Les contribuables ont contesté l’application du dispositif anti-abus (CGI art. 123 bis). Ils arguaient que les sociétés luxembourgeoises devaient être assimilées en droit français à des sociétés de personnes relevant de l’article 8 du CGI. Dès lors, les bénéfices des sociétés luxembourgeoises étaient exclusivement imposables à l’impôt sur le revenu entre les mains de leur associé unique respectif, en application du principe de transparence fiscale des sociétés de personnes.
La décision
Avant d’examiner le champ d’application de l’article 123 bis précité, le Conseil d’État rappelle qu’il appartient au juge de l’impôt, saisi d’un litige portant sur le traitement fiscal d’une opération impliquant une société de droit étranger, d’identifier d’abord, au regard de l’ensemble des caractéristiques de cette société et du droit qui en régit la constitution et le fonctionnement, le type de société de droit français auquel la société de droit étranger est assimilable. En l’espèce, le juge relève que les sociétés luxembourgeoises litigieuses devaient être assimilées en droit français à des sociétés à responsabilité limitée dont l’associé unique (EURL) est une personne physique.
Se référant aux travaux parlementaires dont sont issues les dispositions de l’article 123 bis, le Conseil d’État rappelle que le législateur a entendu lutter contre la fraude et l'évasion fiscales de personnes physiques qui détiennent des participations dans des entités principalement financières localisées hors de France et bénéficiant d'un régime fiscal privilégié.
En revanche, ces dispositions ne sauraient trouver à s’appliquer aux bénéfices d’une société de droit étranger dont le contribuable, personne physique domiciliée fiscalement en France, est associé, lorsque cette société est assimilable à l’un des types de sociétés de droit français visés à l’article 8 du CGI. En effet, dans ce cas, le contribuable est alors soumis de plein droit à l’impôt sur le revenu pour la part des bénéfices sociaux correspondant à ses droits dans cette société, déterminés et imposés selon les règles relatives à la catégorie d’imposition correspondant à la nature de son activité.

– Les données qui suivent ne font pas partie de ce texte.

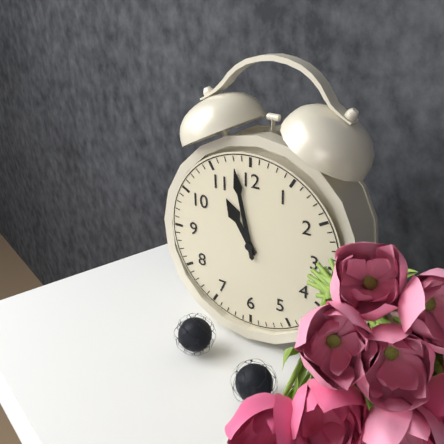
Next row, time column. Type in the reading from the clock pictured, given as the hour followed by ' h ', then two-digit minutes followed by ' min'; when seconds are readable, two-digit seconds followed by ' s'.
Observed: 10 h 58 min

Par suite, le Conseil d’État censure la décision des juges du fond pour erreur de droit et statue lui-même au fond. Constatant que les sociétés luxembourgeoises étaient assimilables à des EURL relevant de l’article 8 du CGI, il juge que leurs bénéfices étaient imposables directement entre les mains de leurs associés au titre de leur exercice de réalisation et prononce la décharge des impositions et pénalités.
NOTRE CONSEIL
L’intérêt principal de cette décision réside dans l'articulation qu’elle établit entre les deux dispositifs. En cas de détention directe d’une société de personnes étrangère, c’est la règle de droit commun de l'article 8 du CGI qui peut seule fonder l’imposition. L’article 123 bis du même code, en revanche, institue un mécanisme dérogatoire.
Selon les conclusions du rapporteur public, M. Romain Victor, l’article 123 bis pourrait toutefois s'appliquer à un contribuable qui détient, par l’intermédiaire d’une société de capitaux, une participation dans une société de personnes étrangère soumise à un régime fiscal privilégié.